Герою пьесы Сэмюэла Беккета «Последняя лента Крэппа» по здоровью противопоказаны бананы. Поэтому Крэпп, очистив банан, сует его в рот и застывает на несколько минут, глядя в пространство отсутствующим взглядом, не в силах заставить себя сжать челюсти[112]
.Радикальный персонаж лишен цели и потому пойман в ловушку – ловушку незавершенной пьесы («Шесть персонажей в поисках автора»), бессмысленных повторов («Стулья»), маниакальной политики («Бидерман и поджигатели»), неизвестной угрозы («Вечеринка в день рожденья»), конформизма («Носорог»), смерти («Король умирает»), шекспировской трагедии («Розенкранц и Гильденстерн мертвы»), бюрократии («Процесс»), полицейского государства («Человек-подушка»), рутины («Киношка»/The Flick), джунглей Амазонки («Встреча»/The Encounter), соседского заднего двора («Побег в одиночку»/Escaped Alone). Как актеры в сериале «Так чья сейчас реплика?» (Whose Line Is It Anyway?), которым задается тема для импровизации, эти персонажи не могут сойти со сцены и не могут отказаться от заданной драматургом посылки.
У многих писателей XXI века смысл жизни растворяется в политическом абсурде. Экзистенциальный ступор автора парализует его творения, и они выходят неподвижными истуканами, которым жизнь не скрасит ничто – ни любовь, ни искусство, ни знания, ни бог и, уж конечно, ни секс. Так что идеальной метафорой сегодняшней утраты смысла оказывается зомби. Мечта радикального персонажа – стать нежитью и жить отсутствием жизни.
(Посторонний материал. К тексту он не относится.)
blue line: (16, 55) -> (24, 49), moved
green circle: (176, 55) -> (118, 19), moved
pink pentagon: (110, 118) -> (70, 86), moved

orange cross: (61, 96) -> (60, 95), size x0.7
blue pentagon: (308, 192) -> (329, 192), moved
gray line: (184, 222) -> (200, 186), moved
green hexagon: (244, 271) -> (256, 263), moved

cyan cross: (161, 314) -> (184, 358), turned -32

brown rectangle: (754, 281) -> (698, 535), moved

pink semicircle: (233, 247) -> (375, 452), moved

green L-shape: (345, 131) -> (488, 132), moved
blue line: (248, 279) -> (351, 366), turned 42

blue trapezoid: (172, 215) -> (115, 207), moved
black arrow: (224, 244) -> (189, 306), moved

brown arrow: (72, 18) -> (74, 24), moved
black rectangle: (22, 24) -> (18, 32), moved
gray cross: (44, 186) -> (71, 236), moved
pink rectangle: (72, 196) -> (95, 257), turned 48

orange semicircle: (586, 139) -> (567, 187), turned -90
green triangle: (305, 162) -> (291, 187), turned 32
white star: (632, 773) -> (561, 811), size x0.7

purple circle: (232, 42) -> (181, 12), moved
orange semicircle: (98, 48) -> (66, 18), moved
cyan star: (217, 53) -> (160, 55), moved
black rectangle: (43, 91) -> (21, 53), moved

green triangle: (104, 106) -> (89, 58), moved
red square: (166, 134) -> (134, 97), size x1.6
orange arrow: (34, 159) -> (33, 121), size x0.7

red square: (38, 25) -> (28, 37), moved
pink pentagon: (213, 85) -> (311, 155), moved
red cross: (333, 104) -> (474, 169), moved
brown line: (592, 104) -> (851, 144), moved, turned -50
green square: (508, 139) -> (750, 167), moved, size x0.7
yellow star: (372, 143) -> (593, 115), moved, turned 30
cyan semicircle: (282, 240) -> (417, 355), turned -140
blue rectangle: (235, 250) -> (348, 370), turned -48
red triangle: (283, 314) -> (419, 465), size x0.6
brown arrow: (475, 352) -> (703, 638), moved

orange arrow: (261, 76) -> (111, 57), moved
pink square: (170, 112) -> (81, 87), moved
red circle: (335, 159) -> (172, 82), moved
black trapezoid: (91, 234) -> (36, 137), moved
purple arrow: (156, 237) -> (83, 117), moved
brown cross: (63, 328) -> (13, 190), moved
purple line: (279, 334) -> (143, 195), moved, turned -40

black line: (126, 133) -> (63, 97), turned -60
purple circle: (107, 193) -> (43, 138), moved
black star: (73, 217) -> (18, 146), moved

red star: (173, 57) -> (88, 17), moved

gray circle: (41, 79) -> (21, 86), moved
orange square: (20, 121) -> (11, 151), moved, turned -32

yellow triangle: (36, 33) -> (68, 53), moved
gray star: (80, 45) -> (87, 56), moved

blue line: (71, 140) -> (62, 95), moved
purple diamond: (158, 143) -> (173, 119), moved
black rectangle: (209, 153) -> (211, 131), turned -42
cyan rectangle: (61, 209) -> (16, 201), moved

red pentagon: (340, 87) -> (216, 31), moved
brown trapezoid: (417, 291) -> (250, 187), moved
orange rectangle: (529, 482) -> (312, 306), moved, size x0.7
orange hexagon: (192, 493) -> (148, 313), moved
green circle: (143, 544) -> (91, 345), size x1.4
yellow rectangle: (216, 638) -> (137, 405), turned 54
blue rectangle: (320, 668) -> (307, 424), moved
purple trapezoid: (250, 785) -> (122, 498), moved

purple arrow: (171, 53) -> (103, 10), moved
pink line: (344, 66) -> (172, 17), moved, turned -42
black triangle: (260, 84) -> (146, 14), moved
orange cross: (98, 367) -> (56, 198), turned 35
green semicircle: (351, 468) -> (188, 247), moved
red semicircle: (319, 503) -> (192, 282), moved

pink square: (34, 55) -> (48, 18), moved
Дай им волю, они обитали бы в абсолютном зомбическом вакууме.
Сложный персонаж – это единая личность, способная действовать двояко – любить и ненавидеть, говорить правду и лгать. Эти увязанные между собой противоречия придают ему цельность, тогда как рассыпающиеся осколки радикальной натуры, наоборот, своего персонажа дробят.
В современном партиципаторном театре, например, подразумевающем взаимодействие актера со зрителем, роль распадается на персонажа и исполнителя – «Грубая сила» (Brute Force), «Нет больше сна» (Sleep No More), «66 минут в Дамаске» (66 Minutes in Damascus).
В романе Изабель Уэйднер «Аляповатая безделушка» (Gaudy Bauble) предметы становятся персонажами, а затем разобщаются: лицо, напечатанное на толстовке, множится, превращаясь в целую армию транссексуалов.
Привычная забота зрелого разума – выступать посредником между внешней действительностью и внутренними инстинктами, уравновешивая две эти враждебные силы и добиваясь душевного покоя[113]
.Радикальный персонаж – это вечный ребенок, который сдается на милость мира (покорность), или своих порывов (жестокость и насилие), или того и другого (лютующий дикарь, подчиняющийся приказам).
Если главный герой романа Харуки Мураками «Хроники заводной птицы» большой ребенок Тору не занят поисками своего кота или жены, значит, он предается размышлениям на дне колодца.
В привычных для Театра на Брум-стрит (Мэдисон, Висконсин) стебных постановках на грани фола – таких как «Оклахомо!» (Oklahomo!) и «Балерина и экономист» (The Ballerina and the Economist) – зрелость никому и даром не сдалась.
То же самое относится к киносценариям выпускника Брум-стрит Чарли Кауфмана. В его «Человеческой натуре» (Human Nature), например, действует психолог, обучающий мышей правилам застольного этикета.